The log-scale count data is stored in the logcounts assay slot of a SingleCellExperiment object. The exprs getter/setter function also accesses this logcounts slot, to enable equivalent usage as in previous versions of scater.

4 Subsetting, accessing and assigning data in a SingleCellExperiment object

We have accessor functions to access elements of the SingleCellExperiment object.
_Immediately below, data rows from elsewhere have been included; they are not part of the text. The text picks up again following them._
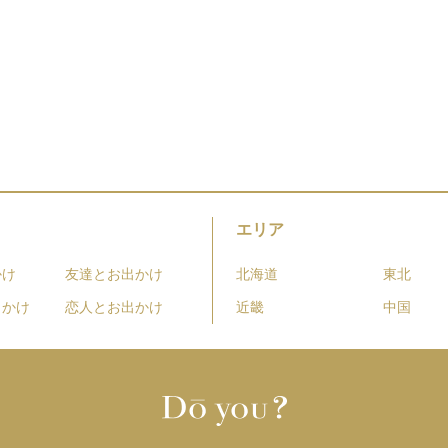
エリア
かけ
友達とお出かけ
北海道
東北
出かけ
恋人とお出かけ
近畿
中国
Furthermore, subsetting SingleCellExperiment objects is straightforward and reliable, using the usual R [] notation, with rows representing features and columns representing cells.

counts(example_sce)[1:3, 1:6]
##           Cell_001 Cell_002 Cell_003 Cell_004 Cell_005 Cell_006
## Gene_0001        0      123        2        0        0        0
## Gene_0002      575       65        3     1561     2311      160
## Gene_0003        0        0        0        0     1213        0
exprs(example_sce)[1:3, 1:6]
##           Cell_001 Cell_002 Cell_003 Cell_004  Cell_005 Cell_006
## Gene_0001 0.000000 8.192430 1.828628  0.00000  0.000000 0.000000
## Gene_0002 9.033633 7.276677 2.271422 11.07878 10.103749 8.492693
## Gene_0003 0.000000 0.000000 0.000000  0.00000  9.174997 0.000000
assay(example_sce, "counts")[1:3, 1:6]

Similarly we can assign a new (say, transformed) expression matrix to an SingleCellExperiment object using assay as follows:

assay(example_sce, "counts") <- counts(example_sce)

For convenience (and backwards compatibility) getters and setters are provided as follows: exprs, tpm, cpm, fpkm and versions of these with the prefix “norm_”):

Handily, it is also easy to replace other data in slots of the SCESet object using generic accessor and replacement functions.

gene_df <- DataFrame(Gene = rownames(sc_example_counts))
rownames(gene_df) <- gene_df$Gene
## replace rowData (previously featureData)
rowData(example_sce) <- gene_df
## replace colData (previously phenotype data)
colData(example_sce) <- DataFrame(sc_example_cell_info)

After gaining familiarity with creating and manipulating SingleCellExperiment objects, see the other scater vignettes for guidance on using scater for quality control, data visualisation and more.